For Some Inmates, Rehabilitation Includes A College Degree
By Lauren Rearick
On Wednesday, May 22, 10 inmates at the Missouri Eastern Correctional Center, a state prison for men, became the first graduates of the Washington University Prison Education Project.
Introduced earlier this year, the project provided inmates of the Missouri-based Correctional Center with the chance to study college-level courses, the St. Louis Post-Dispatchreports. Courses in the spring semester included Chinese Civilization, Introduction to Macroeconomics, and Greek Mythology. In order to receive a diploma, students had to complete 60 hours of credits.
Robert Henke, a professor and director of the program told the Post-Dispatch about the unique nature of the offerings: “We’ve created this liberal arts environment in the middle of a prison,” he said. “You get your books and it’s Homer’s Odyssey and you start talking about the text. You’re the professor and they’re not criminals, they’re not inmates, they’re college students.”
Thanks to funding from Washington University, classes are offered free of charge to interested inmates. In order to enroll, potential students must write a personal essay, take a test, and have a high school diploma or a degree equivalent. (A recent survey found that 30 percent of incarcerated adults had not completed a high school education; the school-to-prison pipeline contributes to these numbers.) The Post-Dispatch reports that 30 interested students will take part in the program’s summer session. Employees of the prison are also welcome to take the classes.
Graduating student Kareem Martin told the Post-Dispatch that enrolling had “awakened something in me that needed to be awakened.” His classmate and one of the day’s graduation speakers, Danien Cobb, said that because of the program, he is “freed to dream.” Cobb shared his post-graduation plans with the Post-Dispatch, detailing a future that includes a completion of his associate’s degree.
The Washington University Prison Education Project is one of 11 participating colleges in the Bard Prison Initiative. Through the program, Bard College in New York City partners with universities and prisons throughout the United States to offer “rigorous” courses to incarcerated people.
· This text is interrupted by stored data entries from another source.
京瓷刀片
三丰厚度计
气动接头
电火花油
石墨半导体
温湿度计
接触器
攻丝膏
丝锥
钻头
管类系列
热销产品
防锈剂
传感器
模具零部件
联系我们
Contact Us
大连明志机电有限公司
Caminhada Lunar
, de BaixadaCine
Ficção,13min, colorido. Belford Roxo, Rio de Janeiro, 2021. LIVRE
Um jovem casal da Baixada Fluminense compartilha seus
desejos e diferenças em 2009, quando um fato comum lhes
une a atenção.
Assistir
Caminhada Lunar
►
Such work is part of a growing trend of prison education programs aimed to help incarcerated people better prepare themselves for the future. Higher educational institutions in locations across the country — including New York, Connecticut, and Maryland — are among those partnering with prisons in order to provide “life-changing” educational opportunities for inmates.
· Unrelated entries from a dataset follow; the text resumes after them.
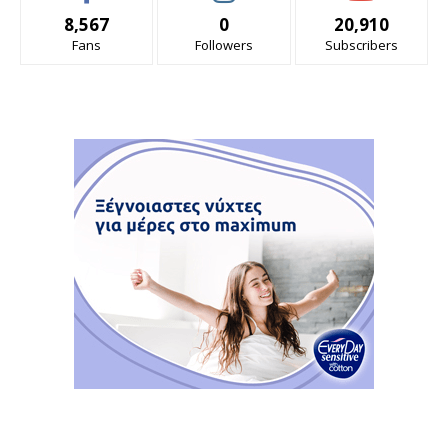
8,567
0
20,910
Fans
Followers
Subscribers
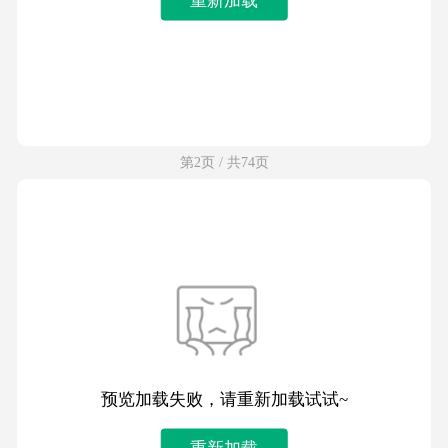
第2页 / 共74页
预览加载失败，请重新加载试试~
重新加载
In a 2019 report from the Vera Institute of Justice, it was found that inmates who enroll in a college program are more likely to find future employment upon completion of a prison sentence. However, as noted by NPR, a ban on providing federal Pell Grants to inmates was enacted in 1994. Pell Grants provide financial assistance for income-eligible students, but because of the ban, an estimated 463,000 inmates are unable to afford college-level classes that would be available to them during their time in prison.
The Vera Institute of Justice and the Georgetown Law School’s Center on Poverty and Inequality estimated that if the ban on providing Pell Grants to incarcerated inmates was lifted, employment rates among formerly-incarcerated people would increase by 10 percent.
Congress is currently considering a bill that would possibly reverse this ban on providing Pell Grants to inmates, NPR reports.